The Business, Innovation and Skills Committee has launched a corporate governance inquiry, which includes a focus on executive remuneration.
The chair of the committee, Ian Wright MP, said: “Whopping pay awards to senior executives are not only vastly bigger than workers could ever expect to receive but often seem to have very little relationship to company performance. While there has been some recent shareholder actions against these ever larger pay packages, can we have any confidence that the current framework for controlling pay is working? As a Committee, we will want to look at whether executive pay should take account of companies’ long-term performance and whether the Government should intervene to control executive pay.”
Questions raised about executive pay are:
- What factors have influenced the steep rise in executive pay over the past 30 years relative to salaries of more junior employees?
- How should executive pay take account of companies’ long-term performance?
- Should executive pay reflect the value added by executives to companies relative to more junior employees?
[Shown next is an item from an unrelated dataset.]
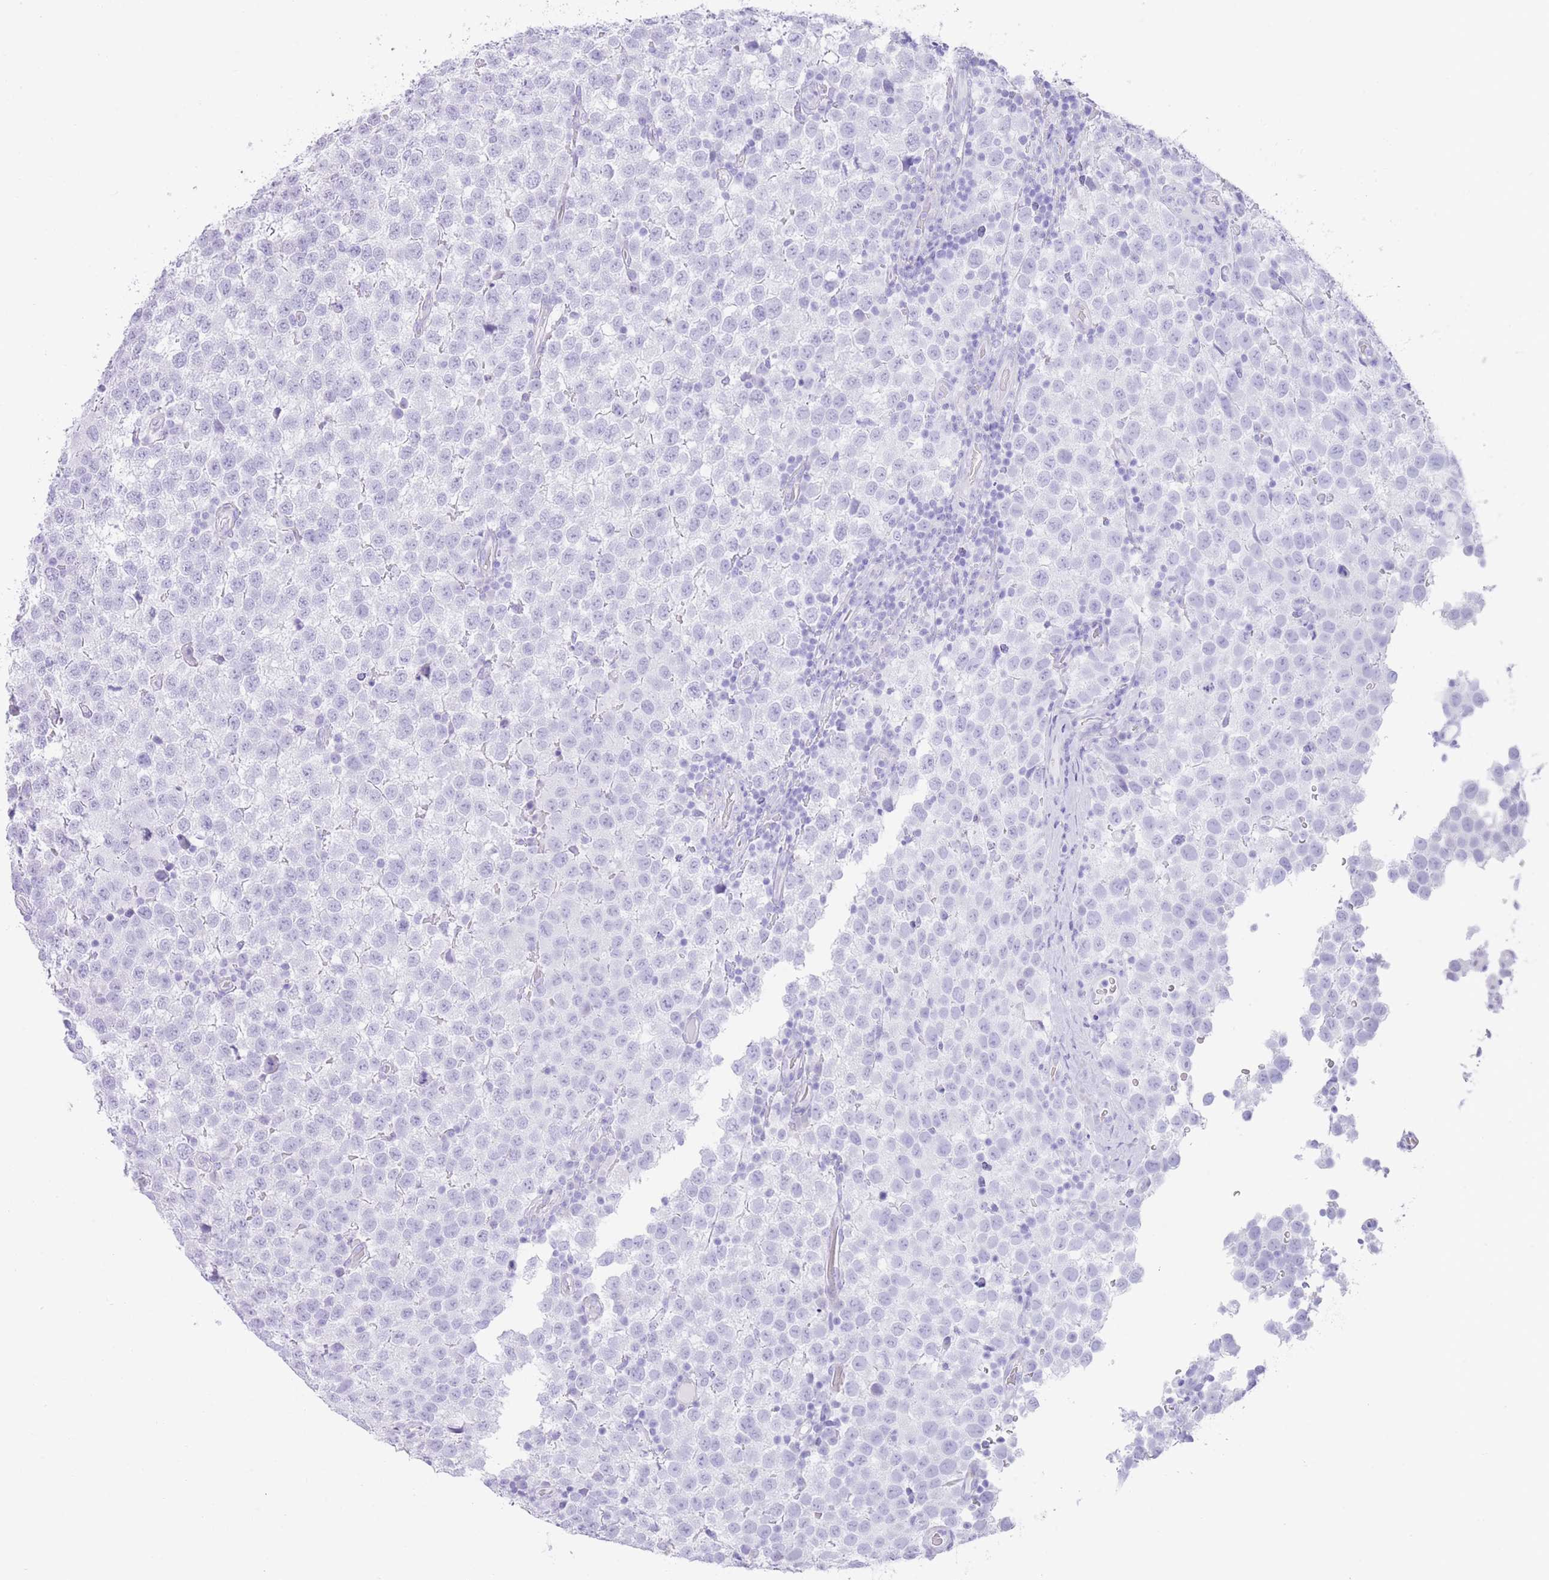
{"staining": {"intensity": "negative", "quantity": "none", "location": "none"}, "tissue": "testis cancer", "cell_type": "Tumor cells", "image_type": "cancer", "snomed": [{"axis": "morphology", "description": "Seminoma, NOS"}, {"axis": "topography", "description": "Testis"}], "caption": "An image of testis seminoma stained for a protein shows no brown staining in tumor cells.", "gene": "ELOA2", "patient": {"sex": "male", "age": 34}}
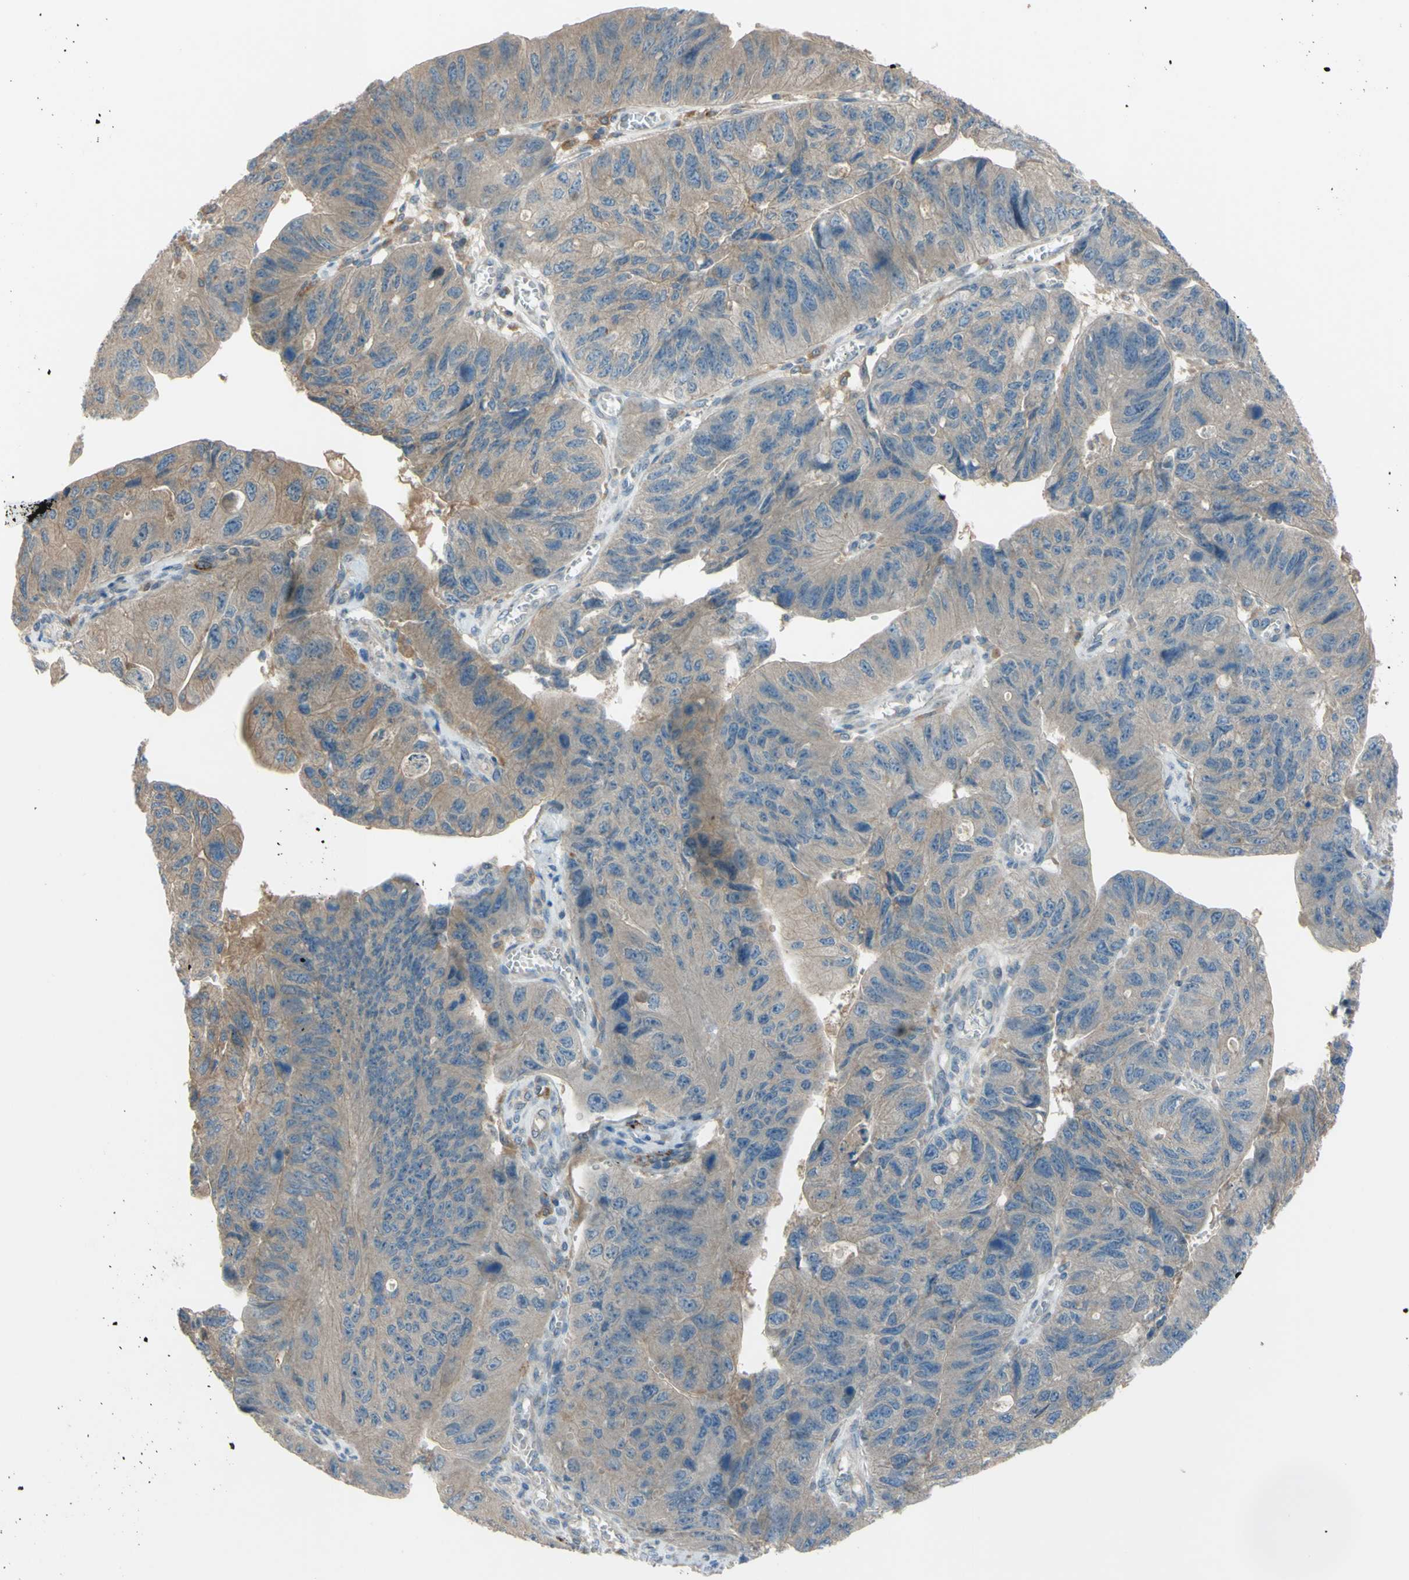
{"staining": {"intensity": "weak", "quantity": ">75%", "location": "cytoplasmic/membranous"}, "tissue": "stomach cancer", "cell_type": "Tumor cells", "image_type": "cancer", "snomed": [{"axis": "morphology", "description": "Adenocarcinoma, NOS"}, {"axis": "topography", "description": "Stomach"}], "caption": "Immunohistochemical staining of stomach cancer demonstrates low levels of weak cytoplasmic/membranous expression in approximately >75% of tumor cells. The protein is shown in brown color, while the nuclei are stained blue.", "gene": "AFP", "patient": {"sex": "male", "age": 59}}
If so, how?
- What evidence is there that executive pay is too high? How, if at all, should Government seek to influence or control executive pay?
- Do recent high-profile shareholder actions demonstrate that the current framework for controlling executive pay is bedding in effectively? Should shareholders have a greater role? (see our post on Legal & General’s views on this issue)
- Should there be worker representation on … remuneration committees? If so, what form should this take? (for further information, see our post on this topic).
The deadline for written submissions is 26 October.